Le journalisme d’investigation politique est souvent ingrat : il donne l’impression d’être affreux à l’instant où l’affaire éclate, mais bien vite tout s’affadit et à la fin on ne peut s’empêcher de penser que cela n’est pas grand’ chose et que partout il a été des hommes de pouvoir qui ont abusé. Le mérite du dernier livre de Gaetner est justement de ne pas laisser de place à l’indignation et de montrer que l’arrogance de nos puissants n’a rien à envier à la laideur morale des courtisans de la Boétie. Car on ne peut pas dire que l’entourage de Macron ait inventé de nouveaux genres de scandale, mais ses courtisans condensent les figures connues. Avouons-le sans scandale, la République n’est guère souvent exemplaire. Elle a su chérir ses errements, que cela soit Giscard avec ses diamants éternels ou Mitterrand et ses conceptions particulières de ministre de l’Intérieur.

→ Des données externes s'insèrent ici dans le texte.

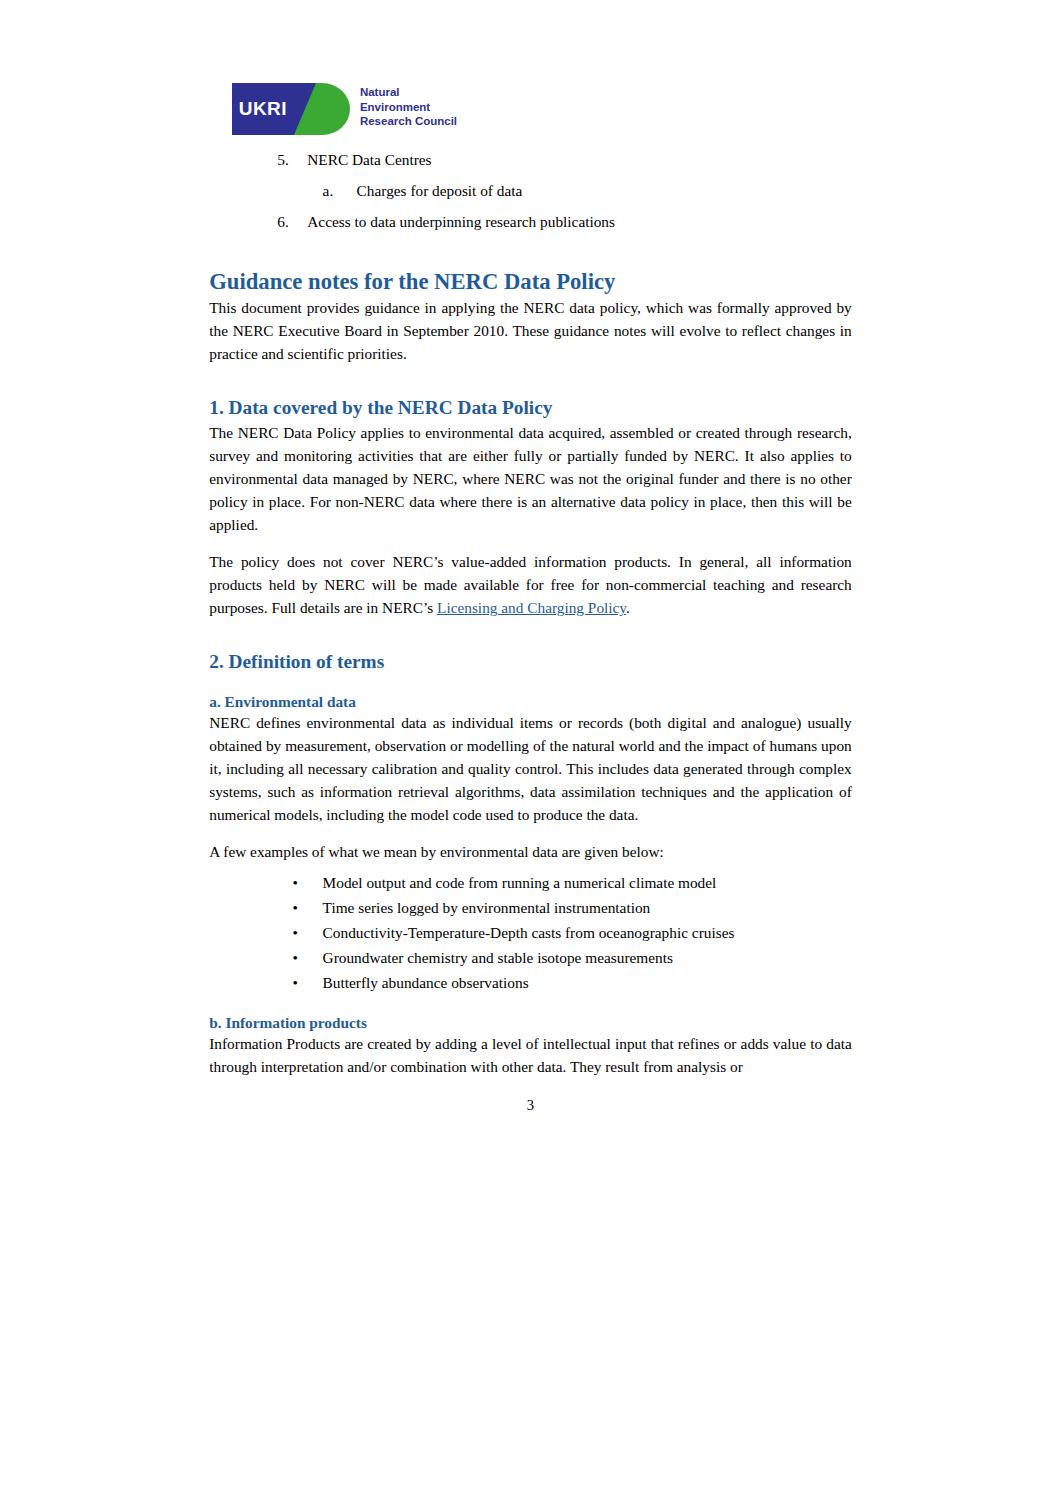UKRI
Natural
Environment
Research Council
5. NERC Data Centres
a. Charges for deposit of data
6. Access to data underpinning research publications
Guidance notes for the NERC Data Policy
This document provides guidance in applying the NERC data policy, which was formally approved by the NERC Executive Board in September 2010. These guidance notes will evolve to reflect changes in practice and scientific priorities.
1. Data covered by the NERC Data Policy
The NERC Data Policy applies to environmental data acquired, assembled or created through research, survey and monitoring activities that are either fully or partially funded by NERC. It also applies to environmental data managed by NERC, where NERC was not the original funder and there is no other policy in place. For non-NERC data where there is an alternative data policy in place, then this will be applied.
The policy does not cover NERC’s value-added information products. In general, all information products held by NERC will be made available for free for non-commercial teaching and research purposes. Full details are in NERC’s Licensing and Charging Policy.
2. Definition of terms
a. Environmental data
NERC defines environmental data as individual items or records (both digital and analogue) usually obtained by measurement, observation or modelling of the natural world and the impact of humans upon it, including all necessary calibration and quality control. This includes data generated through complex systems, such as information retrieval algorithms, data assimilation techniques and the application of numerical models, including the model code used to produce the data.
A few examples of what we mean by environmental data are given below:
Model output and code from running a numerical climate model
Time series logged by environmental instrumentation
Conductivity-Temperature-Depth casts from oceanographic cruises
Groundwater chemistry and stable isotope measurements
Butterfly abundance observations
b. Information products
Information Products are created by adding a level of intellectual input that refines or adds value to data through interpretation and/or combination with other data. They result from analysis or
3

Ainsi le livre de Gaetner est-il un long chemin de croix, plaisamment écrit en dépit de son sujet, qui est d’autant plus incisif que l’auteur n’a pas été un anti-macroniste pathologique. Son avant-dernier livre sur Les 100 premiers jours de Macron se voulait une analyse honnête de ses coups de poker et de ses fragilités. Cependant, quand le bluff révèle ne cacher que du vent, le retour au réel est rude, d’autant plus quand l’arrogance gonfle des grenouilles qui s’arrogent le droit de taper à coup de spatule sur l’ongle des bœufs [Ndlr. La métaphore est obscure mais nous saluons l’inventivité bantoue de l’auteur]. Une fois la sidération passée, une fois évacuée la fatigue devant tant d’infamies répétées, on peut se faire la remarque que le retour de la dichotomie pays réel/pays légal n’est peut-être pas étonnant. Au-delà de la valeur de vérité qu’elle a, il faut noter qu’elle est usée autant au sein du gouvernement avec Griveaux que chez ses opposants avec Clémentine Autain et Rufin. Ce qu’il faut surtout voir en elle, et qui explique son succès, c’est qu’elle ne pose pas la fracture du peuple et des élites sous l’angle de la moralité, comme peut le faire Juan Branco dans Crépuscule, mais sous celui des devoirs et de la justice. Rendons grâce alors à Gaetner d’avoir rendu justice à ces paltoquets qui encombrent les médias.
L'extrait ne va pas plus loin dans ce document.